**WORK INSTRUCTION**
Line filter on the word "modules": copy each matching line from the entries.

=== MATERIAL SHOWN ===

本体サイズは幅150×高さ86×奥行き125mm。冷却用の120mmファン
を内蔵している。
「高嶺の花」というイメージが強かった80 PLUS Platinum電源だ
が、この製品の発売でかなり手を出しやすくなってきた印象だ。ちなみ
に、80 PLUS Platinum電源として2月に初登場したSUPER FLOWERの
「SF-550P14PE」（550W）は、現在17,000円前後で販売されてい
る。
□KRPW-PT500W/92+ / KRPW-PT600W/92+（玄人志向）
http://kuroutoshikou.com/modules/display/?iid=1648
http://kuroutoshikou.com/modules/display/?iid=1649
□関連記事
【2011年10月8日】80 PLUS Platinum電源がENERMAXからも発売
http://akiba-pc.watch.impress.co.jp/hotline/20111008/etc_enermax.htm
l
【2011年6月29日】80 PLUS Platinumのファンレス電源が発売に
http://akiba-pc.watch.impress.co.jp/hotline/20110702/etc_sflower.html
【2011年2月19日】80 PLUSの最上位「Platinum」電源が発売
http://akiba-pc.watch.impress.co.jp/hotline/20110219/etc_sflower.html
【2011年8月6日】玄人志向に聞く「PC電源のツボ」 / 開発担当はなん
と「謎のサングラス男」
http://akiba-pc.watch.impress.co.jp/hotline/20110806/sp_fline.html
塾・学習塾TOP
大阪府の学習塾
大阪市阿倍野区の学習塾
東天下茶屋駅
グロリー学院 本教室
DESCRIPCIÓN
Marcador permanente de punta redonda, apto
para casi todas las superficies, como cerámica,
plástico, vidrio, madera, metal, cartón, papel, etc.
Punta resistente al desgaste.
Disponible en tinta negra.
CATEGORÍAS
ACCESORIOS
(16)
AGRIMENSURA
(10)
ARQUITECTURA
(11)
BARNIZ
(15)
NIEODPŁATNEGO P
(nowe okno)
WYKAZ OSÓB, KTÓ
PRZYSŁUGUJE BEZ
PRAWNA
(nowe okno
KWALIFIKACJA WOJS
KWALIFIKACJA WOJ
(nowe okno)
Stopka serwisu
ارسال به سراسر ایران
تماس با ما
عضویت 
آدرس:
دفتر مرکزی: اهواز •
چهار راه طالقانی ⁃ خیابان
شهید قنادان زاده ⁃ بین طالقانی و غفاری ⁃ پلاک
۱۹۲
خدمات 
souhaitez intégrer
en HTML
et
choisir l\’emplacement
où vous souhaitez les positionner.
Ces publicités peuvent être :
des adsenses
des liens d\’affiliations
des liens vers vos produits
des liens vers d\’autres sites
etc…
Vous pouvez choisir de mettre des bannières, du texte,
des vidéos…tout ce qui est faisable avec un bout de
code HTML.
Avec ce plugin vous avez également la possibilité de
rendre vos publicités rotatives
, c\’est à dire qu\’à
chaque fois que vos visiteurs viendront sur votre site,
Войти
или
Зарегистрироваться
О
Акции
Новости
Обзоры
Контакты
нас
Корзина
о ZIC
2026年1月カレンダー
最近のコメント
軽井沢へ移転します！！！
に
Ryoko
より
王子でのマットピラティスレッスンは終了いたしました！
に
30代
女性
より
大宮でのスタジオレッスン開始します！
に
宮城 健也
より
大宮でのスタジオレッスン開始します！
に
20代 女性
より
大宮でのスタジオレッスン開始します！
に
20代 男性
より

===

**TASK RESPONSE**
http://kuroutoshikou.com/modules/display/?iid=1648
http://kuroutoshikou.com/modules/display/?iid=1649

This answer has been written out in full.